URL | Method | Description |
---|---|---|
health/ |
GET |
Checks the status of the API |
URL | Method | Description |
---|---|---|
postcode/{code}/ |
GET |
Returns stored detailed for the postcode specified by code |
postcode/search/ |
POST |
Allows for searching postcodes by code or location |
The search endpoint can perform multiple different searches depending on the payload sent to it. Returned results are paginated incase the dataset is too large. By default (without a Range
header upto the first 25 results will be returned).
The system allows for client driven pagination enabling different page sizes for different outputs or use cases. This can be set using the Range
header as shown in the following examples.
The response will contain a Content-Range
header giving details on the range returned and the total available. If the full dataset fits into the requested range a 200 is returned, otherwise a 206 will be.
Code
Code search takes a string code
and performs a partial match for any stored postcodes that match.
Request
This request will return the first 20 results matching BH12
. The data is sent in JSON format so must include the appropriate Content-Type
header.
curl -v -X POST \
http://localhost/postcodes/search/ \
-H 'Content-Type: application/json' \
-H 'Range: indices=0-19' \
-d '{
"code": "BH12"
}'
Response
The following headers show the response to the above curl. It shows details of the data range, the format of the data as well as that it is not the full dataset.

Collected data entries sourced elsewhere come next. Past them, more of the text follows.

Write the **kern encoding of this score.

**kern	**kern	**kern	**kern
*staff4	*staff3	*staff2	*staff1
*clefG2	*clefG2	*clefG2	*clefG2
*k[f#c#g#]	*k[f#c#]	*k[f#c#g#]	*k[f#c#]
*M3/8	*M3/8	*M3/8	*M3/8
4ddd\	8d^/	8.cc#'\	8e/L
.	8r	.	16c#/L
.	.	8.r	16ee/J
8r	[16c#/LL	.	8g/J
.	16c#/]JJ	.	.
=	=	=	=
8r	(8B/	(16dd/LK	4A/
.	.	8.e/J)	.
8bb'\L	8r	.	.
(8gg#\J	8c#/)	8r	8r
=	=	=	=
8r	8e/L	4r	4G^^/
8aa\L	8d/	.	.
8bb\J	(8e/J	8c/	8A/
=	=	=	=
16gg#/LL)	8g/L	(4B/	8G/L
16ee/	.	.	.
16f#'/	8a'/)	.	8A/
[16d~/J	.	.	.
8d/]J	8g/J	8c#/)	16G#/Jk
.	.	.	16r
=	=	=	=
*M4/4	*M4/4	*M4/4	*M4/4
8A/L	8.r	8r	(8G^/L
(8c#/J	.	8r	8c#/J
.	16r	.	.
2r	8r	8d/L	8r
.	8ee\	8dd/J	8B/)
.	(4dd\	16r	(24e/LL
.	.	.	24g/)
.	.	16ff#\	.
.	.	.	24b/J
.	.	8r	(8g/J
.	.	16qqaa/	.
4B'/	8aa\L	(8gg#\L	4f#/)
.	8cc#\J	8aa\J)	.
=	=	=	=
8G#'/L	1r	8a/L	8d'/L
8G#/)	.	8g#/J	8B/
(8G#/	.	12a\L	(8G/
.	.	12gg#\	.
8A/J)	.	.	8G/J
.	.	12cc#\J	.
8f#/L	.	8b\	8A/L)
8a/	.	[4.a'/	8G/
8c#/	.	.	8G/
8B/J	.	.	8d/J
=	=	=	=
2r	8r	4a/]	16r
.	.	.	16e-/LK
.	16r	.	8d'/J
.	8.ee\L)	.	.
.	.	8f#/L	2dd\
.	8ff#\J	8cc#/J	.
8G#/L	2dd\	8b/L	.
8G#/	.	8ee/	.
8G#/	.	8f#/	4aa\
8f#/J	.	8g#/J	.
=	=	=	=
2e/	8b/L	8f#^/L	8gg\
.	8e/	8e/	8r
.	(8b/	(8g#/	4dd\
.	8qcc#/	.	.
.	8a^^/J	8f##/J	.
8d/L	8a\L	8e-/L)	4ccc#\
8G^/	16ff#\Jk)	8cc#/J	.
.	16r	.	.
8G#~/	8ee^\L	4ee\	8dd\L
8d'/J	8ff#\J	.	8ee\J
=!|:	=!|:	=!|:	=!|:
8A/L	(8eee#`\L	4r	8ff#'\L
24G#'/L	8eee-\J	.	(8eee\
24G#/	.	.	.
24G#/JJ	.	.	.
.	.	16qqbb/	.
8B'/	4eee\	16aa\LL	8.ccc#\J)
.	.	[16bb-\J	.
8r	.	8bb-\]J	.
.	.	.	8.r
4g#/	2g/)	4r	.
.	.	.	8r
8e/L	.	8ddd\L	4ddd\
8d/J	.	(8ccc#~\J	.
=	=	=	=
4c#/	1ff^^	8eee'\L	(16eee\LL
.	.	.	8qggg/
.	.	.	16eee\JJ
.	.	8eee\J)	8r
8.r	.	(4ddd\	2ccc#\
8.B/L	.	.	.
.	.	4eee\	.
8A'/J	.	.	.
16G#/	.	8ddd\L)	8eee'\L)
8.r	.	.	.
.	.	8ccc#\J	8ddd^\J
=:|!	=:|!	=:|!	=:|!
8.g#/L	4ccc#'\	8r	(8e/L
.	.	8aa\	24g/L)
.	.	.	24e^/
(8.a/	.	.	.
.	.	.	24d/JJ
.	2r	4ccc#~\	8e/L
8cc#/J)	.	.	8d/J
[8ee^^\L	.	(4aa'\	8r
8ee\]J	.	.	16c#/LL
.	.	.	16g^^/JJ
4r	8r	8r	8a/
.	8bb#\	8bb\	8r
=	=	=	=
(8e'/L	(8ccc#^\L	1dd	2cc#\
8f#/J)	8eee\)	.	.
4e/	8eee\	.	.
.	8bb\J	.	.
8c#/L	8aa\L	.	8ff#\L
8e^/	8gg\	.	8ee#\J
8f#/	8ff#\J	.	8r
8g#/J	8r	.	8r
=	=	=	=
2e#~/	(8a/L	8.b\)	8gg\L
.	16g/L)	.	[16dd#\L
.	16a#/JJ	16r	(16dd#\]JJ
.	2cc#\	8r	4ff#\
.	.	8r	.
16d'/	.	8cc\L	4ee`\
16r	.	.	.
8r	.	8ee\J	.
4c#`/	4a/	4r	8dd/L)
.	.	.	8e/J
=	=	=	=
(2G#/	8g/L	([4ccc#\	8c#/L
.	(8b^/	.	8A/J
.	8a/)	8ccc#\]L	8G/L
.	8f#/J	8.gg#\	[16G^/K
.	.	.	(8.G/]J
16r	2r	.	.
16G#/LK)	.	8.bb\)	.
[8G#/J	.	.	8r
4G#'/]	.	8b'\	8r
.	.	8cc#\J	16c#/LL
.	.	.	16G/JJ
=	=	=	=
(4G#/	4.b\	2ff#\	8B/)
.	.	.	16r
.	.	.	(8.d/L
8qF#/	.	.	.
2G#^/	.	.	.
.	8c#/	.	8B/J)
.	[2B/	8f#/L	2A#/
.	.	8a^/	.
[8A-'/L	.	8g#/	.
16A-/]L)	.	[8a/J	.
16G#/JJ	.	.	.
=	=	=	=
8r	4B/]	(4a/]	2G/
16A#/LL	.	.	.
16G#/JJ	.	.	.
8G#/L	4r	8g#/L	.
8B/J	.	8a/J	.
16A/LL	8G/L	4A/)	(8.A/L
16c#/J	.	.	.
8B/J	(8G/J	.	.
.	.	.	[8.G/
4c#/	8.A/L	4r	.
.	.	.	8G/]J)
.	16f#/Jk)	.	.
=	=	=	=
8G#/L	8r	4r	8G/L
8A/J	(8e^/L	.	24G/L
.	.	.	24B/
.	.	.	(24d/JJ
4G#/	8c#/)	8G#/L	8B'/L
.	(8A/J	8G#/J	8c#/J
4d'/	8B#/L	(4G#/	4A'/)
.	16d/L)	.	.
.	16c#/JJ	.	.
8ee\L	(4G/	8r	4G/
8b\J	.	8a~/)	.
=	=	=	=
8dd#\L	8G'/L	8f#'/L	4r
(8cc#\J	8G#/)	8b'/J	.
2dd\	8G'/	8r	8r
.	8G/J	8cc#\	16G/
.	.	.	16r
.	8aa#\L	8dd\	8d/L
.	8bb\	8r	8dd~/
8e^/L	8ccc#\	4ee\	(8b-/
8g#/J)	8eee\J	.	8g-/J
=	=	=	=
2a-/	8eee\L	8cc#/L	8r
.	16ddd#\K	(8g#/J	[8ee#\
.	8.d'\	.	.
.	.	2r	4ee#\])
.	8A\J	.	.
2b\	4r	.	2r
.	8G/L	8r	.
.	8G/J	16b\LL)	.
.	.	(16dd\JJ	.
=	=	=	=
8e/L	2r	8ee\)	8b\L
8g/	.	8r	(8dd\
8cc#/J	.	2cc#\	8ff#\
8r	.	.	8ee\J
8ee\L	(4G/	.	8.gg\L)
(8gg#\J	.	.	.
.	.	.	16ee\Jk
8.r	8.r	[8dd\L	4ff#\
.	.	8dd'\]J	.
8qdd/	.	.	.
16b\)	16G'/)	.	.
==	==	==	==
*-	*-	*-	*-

< HTTP/1.1 206 Partial Content
< Server: nginx/1.9.14
< Date: Wed, 06 Jun 2018 20:05:54 GMT
< Content-Type: application/json; charset=UTF-8
< Transfer-Encoding: chunked
< Connection: keep-alive
< X-Powered-By: PHP/7.2.6
< Content-Range: indices 0-19/1090
The body of the response contains data in the following format (full response for the request not shown)
[
{
"code": "BH12 9JQ",
"location": {
"type": "Point",
"coordinates": [
-1.913646,
50.740372
]
}
}
]
Location
By searching on location the postcodes can be orders based on distance from a specific point by sending a GeoJSON point object as part of the payload:
Request
This call doesn't include a Range
header, so the API will be assuming a range of 0-24.
curl -v -X POST \
http://localhost/postcodes/search/ \
-H 'Content-Type: application/json' \
-d '{
"location": {
"type": "Point",
"coordinates": [
-1.9,
50.9
]
}
}'
Response
< HTTP/1.1 206 Partial Content
< Server: nginx/1.9.14
< Date: Wed, 06 Jun 2018 20:14:52 GMT
< Content-Type: application/json; charset=UTF-8
< Transfer-Encoding: chunked
< Connection: keep-alive
< X-Powered-By: PHP/7.2.6
< Content-Range: indices 0-24/21928
For location based searches an additional field is added to the postcodes distance
the number of meters from the search point.
[
{
"code": "BH21 5RH",
"location": {
"type": "Point",
"coordinates": [
-1.894967,
50.89711
]
},
"distance": 477
}
]
While the chosen MariaDB solution does solve the criteria I did toy around with other data storage solutions. My goto is ElasticSearch for anything geospatial however I felt that without the polygon data for the full regions of a postcode it wouldn't be able to provide additional benefits.
Changing it in the future is still an option. If different data becomes available a new set of ElasticSearch adapters for the models and repositories would enable the data to be stored and searched in an ElasticSearch cluster without any changes to the core code.